**EXERCISE DESCRIPTION**
From the first line to the last, repeat the data below exactly.

**DATA EXTRACTS**
______________________________
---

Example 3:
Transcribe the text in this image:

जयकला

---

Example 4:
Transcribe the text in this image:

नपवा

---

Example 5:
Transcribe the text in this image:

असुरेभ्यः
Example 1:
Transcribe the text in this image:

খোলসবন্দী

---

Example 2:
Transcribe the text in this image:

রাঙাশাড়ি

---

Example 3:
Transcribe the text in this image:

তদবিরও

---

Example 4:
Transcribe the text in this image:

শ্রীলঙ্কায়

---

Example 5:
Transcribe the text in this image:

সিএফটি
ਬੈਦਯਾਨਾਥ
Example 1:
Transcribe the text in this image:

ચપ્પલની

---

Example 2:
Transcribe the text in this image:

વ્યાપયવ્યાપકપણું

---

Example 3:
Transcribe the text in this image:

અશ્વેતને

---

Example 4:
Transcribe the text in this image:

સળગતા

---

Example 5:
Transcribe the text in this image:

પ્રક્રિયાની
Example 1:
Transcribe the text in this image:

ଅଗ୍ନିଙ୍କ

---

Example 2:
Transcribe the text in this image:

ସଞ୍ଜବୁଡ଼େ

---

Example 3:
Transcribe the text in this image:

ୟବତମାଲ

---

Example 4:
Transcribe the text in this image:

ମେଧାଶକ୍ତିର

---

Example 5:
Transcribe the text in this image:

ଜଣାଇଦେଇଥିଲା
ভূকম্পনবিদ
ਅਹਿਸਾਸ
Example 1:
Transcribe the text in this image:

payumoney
______________________________
**TASK ANSWER**
---

Example 3:
Transcribe the text in this image:

जयकला

---

Example 4:
Transcribe the text in this image:

नपवा

---

Example 5:
Transcribe the text in this image:

असुरेभ्यः
Example 1:
Transcribe the text in this image:

খোলসবন্দী

---

Example 2:
Transcribe the text in this image:

রাঙাশাড়ি

---

Example 3:
Transcribe the text in this image:

তদবিরও

---

Example 4:
Transcribe the text in this image:

শ্রীলঙ্কায়

---

Example 5:
Transcribe the text in this image:

সিএফটি
ਬੈਦਯਾਨਾਥ
Example 1:
Transcribe the text in this image:

ચપ્પલની

---

Example 2:
Transcribe the text in this image:

વ્યાપયવ્યાપકપણું

---

Example 3:
Transcribe the text in this image:

અશ્વેતને

---

Example 4:
Transcribe the text in this image:

સળગતા

---

Example 5:
Transcribe the text in this image:

પ્રક્રિયાની
Example 1:
Transcribe the text in this image:

ଅଗ୍ନିଙ୍କ

---

Example 2:
Transcribe the text in this image:

ସଞ୍ଜବୁଡ଼େ

---

Example 3:
Transcribe the text in this image:

ୟବତମାଲ

---

Example 4:
Transcribe the text in this image:

ମେଧାଶକ୍ତିର

---

Example 5:
Transcribe the text in this image:

ଜଣାଇଦେଇଥିଲା
ভূকম্পনবিদ
ਅਹਿਸਾਸ
Example 1:
Transcribe the text in this image:

payumoney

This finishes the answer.